How will Individualized medicine be achieved?
Individualized medicine relies on the principle of inter-person variability. Each patient is different, and as such should be treated differently. Each patient has a genetic code, which is different in every individual and defines everything from what they look like to how they metabolize drugs. It has long been noted that many patients react differently to the same drug. A number of factors can affect this although the major one is the patient’s genetics.
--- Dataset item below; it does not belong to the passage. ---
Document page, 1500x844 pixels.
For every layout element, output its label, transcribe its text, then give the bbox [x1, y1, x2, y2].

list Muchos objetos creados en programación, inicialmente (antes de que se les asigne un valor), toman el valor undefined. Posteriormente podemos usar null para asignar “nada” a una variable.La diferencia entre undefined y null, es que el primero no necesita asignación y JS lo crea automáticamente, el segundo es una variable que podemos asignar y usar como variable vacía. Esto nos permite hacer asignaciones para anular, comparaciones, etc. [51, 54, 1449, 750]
In 1954 the field of Pharmacogenetics was born when two German physicians noticed variable reactions to the anti-TB drug Isoniazid. This difference was caused by the different genetics of patients. Each gene has variations, or polymorphisms, between individuals that affect the function of the protein that is built from that genetic code. In some individuals, these polymorphisms mean they metabolize certain drugs slowly or not at all. An example of this is the gene CYP2D6, the protein to which it makes turns codeine into its active form morphine. Some individuals metabolize codeine slowly or not at all, meaning they never produce the active analgesic (anti pain medication) morphine. These patients exhibit no pain relief from codeine.
This simple example of codeine metabolism can be extrapolated to hundreds of drugs and genes. This is what MD Labs achieves with
Rxight®. We sequence many genes and identify polymorphisms that are likely to affect the action of over 200 drugs. From this physicians and pharmacists can produce a picture of how a patient is likely to respond to pharmacotherapy – preferably before treatment begins.